**GOAL**
Copy out every line of the data below word for word, leaving the pictures out.

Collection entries
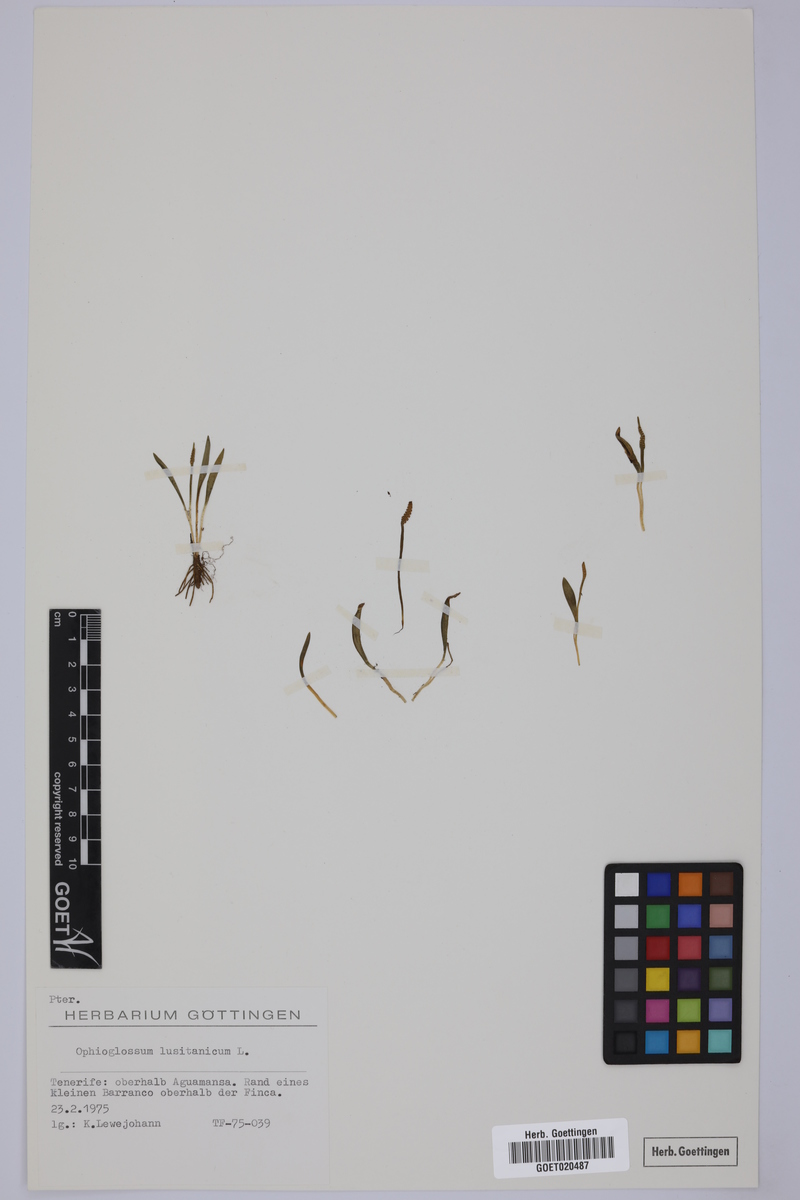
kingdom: Plantae
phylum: Tracheophyta
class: Polypodiopsida
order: Ophioglossales
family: Ophioglossaceae
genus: Ophioglossum
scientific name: Ophioglossum lusitanicum
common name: Least adder's-tongue
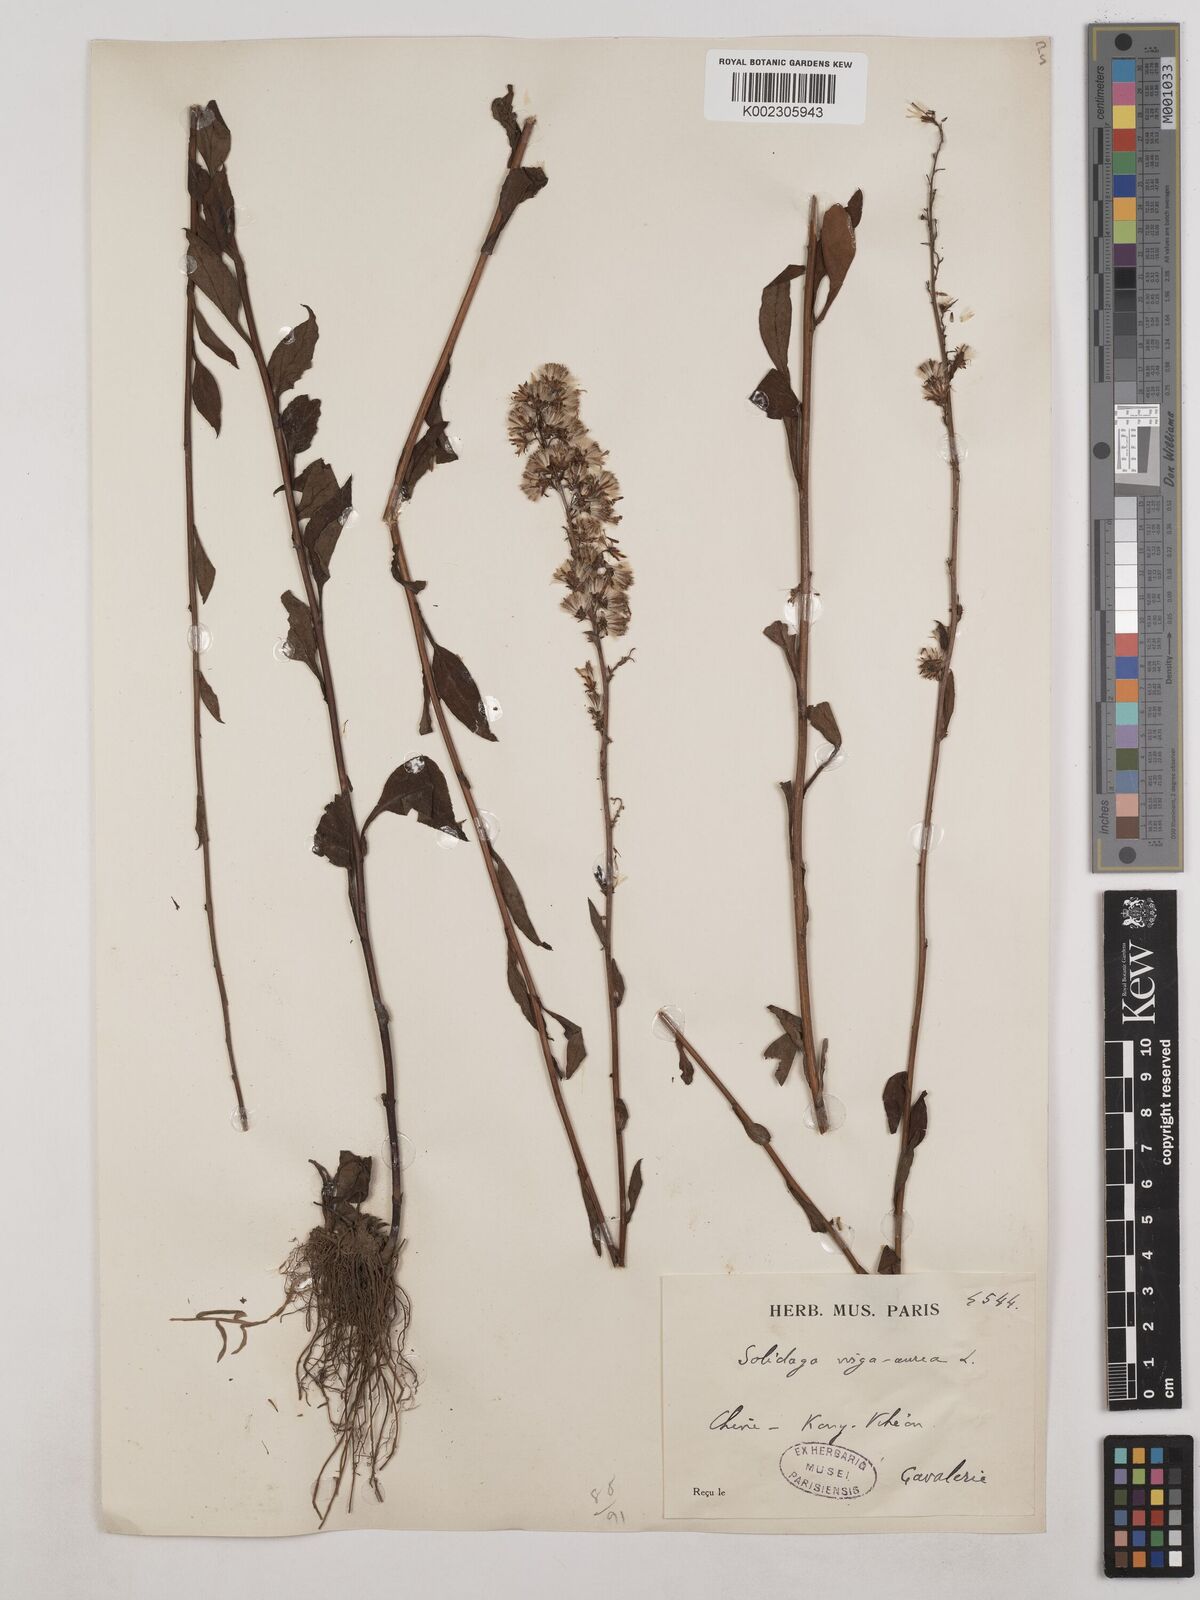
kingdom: Plantae
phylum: Tracheophyta
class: Magnoliopsida
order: Asterales
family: Asteraceae
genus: Solidago
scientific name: Solidago virgaurea
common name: Goldenrod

**THE SOLUTION**
kingdom: Plantae
phylum: Tracheophyta
class: Polypodiopsida
order: Ophioglossales
family: Ophioglossaceae
genus: Ophioglossum
scientific name: Ophioglossum lusitanicum
common name: Least adder's-tongue
kingdom: Plantae
phylum: Tracheophyta
class: Magnoliopsida
order: Asterales
family: Asteraceae
genus: Solidago
scientific name: Solidago virgaurea
common name: Goldenrod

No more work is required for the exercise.